Company's have always recognized the importance of straightforward "academic smarts" both through specific graduate recruitment programmes and more generally in the way they select and recruit people.

There is an opposing point of view though. Some psychologists have criticized the whole idea of IQ. They either claim it doesn't actually exist or that it is simply a measure of how good you are at doing IQ tests! Others claim that it is biased against certain groups OR that it doesn't predict work success (work "smarts" are not the same as "academic brilliance"). Some theorists have claimed its too narrow a concept; that "intelligence" is in fact a bundle of different attributes from understanding language and manipulating numbers to being able to get on with people. Different jobs require different sets of skills.

The provisional answer to "Do Smart People Make the Best Managers?" is NO! We all know very clever people who are not just bad managers but are socially totally ineffective; people who seem almost lopsided.

Yet intelligence as defined in IQ is important. IQ is often defined as being able to deal with increasingly complexity - and most managers do have to do that.

Intelligence seems to be a hurdle you have to jump over.
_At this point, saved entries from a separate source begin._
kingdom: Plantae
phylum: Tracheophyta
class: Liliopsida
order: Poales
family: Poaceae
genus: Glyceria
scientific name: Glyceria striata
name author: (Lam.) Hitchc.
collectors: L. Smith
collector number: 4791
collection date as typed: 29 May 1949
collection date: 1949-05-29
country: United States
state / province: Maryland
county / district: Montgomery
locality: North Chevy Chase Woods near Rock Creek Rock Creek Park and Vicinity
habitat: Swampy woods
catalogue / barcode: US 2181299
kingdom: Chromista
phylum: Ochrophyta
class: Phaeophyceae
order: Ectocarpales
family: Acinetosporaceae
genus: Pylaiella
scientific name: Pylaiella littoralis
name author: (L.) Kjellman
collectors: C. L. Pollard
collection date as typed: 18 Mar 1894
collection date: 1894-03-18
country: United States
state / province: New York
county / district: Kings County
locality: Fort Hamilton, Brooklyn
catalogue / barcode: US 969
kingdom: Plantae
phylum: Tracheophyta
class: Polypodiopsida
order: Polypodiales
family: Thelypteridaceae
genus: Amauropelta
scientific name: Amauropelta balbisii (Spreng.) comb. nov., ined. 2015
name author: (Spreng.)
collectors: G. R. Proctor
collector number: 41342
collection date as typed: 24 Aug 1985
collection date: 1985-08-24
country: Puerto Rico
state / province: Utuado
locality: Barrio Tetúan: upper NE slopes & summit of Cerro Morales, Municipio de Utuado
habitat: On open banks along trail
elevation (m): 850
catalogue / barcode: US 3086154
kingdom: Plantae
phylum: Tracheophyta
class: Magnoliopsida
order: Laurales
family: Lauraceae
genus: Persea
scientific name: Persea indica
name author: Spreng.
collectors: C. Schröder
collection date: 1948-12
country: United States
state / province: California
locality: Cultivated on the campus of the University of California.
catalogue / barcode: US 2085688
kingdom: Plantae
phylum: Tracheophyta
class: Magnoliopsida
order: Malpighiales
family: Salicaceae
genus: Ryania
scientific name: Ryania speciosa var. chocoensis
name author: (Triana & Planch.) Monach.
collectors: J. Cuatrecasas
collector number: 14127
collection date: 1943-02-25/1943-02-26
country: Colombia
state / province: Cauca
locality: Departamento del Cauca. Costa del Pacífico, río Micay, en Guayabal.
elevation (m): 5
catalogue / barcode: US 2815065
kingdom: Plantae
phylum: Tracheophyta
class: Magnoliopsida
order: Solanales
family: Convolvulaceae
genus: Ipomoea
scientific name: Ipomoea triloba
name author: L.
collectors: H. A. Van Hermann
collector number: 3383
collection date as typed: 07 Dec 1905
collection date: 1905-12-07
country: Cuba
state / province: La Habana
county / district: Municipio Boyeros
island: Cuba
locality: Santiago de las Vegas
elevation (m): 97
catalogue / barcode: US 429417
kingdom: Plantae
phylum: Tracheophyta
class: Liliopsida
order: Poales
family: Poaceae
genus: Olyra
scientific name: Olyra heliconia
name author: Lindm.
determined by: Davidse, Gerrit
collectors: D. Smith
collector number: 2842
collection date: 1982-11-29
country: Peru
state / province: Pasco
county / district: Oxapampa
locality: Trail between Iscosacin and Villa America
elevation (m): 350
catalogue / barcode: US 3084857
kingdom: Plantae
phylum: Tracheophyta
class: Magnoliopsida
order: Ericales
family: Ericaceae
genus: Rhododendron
You need a certain amount of intelligence to get into a management role. The more senior you get, the more different management jobs get and therefore the wider the variety of skills you'll need.

Think about the different combinations of personal attributes you may need for different management jobs.

Think about particularly changes in fast track graduate schemes. There is a collapse in confidence that degrees and other academic qualifications measure what they were measuring even 5 or 6 years ago: and the evidence is that this is in fact the case. Thus many graduate recruiters are doing ancillary measures of high level reasoning to check who are the real high fliers. But the real trick is not only to measure raw cognitive intelligence but those other attributes which may lead to success later on in careers.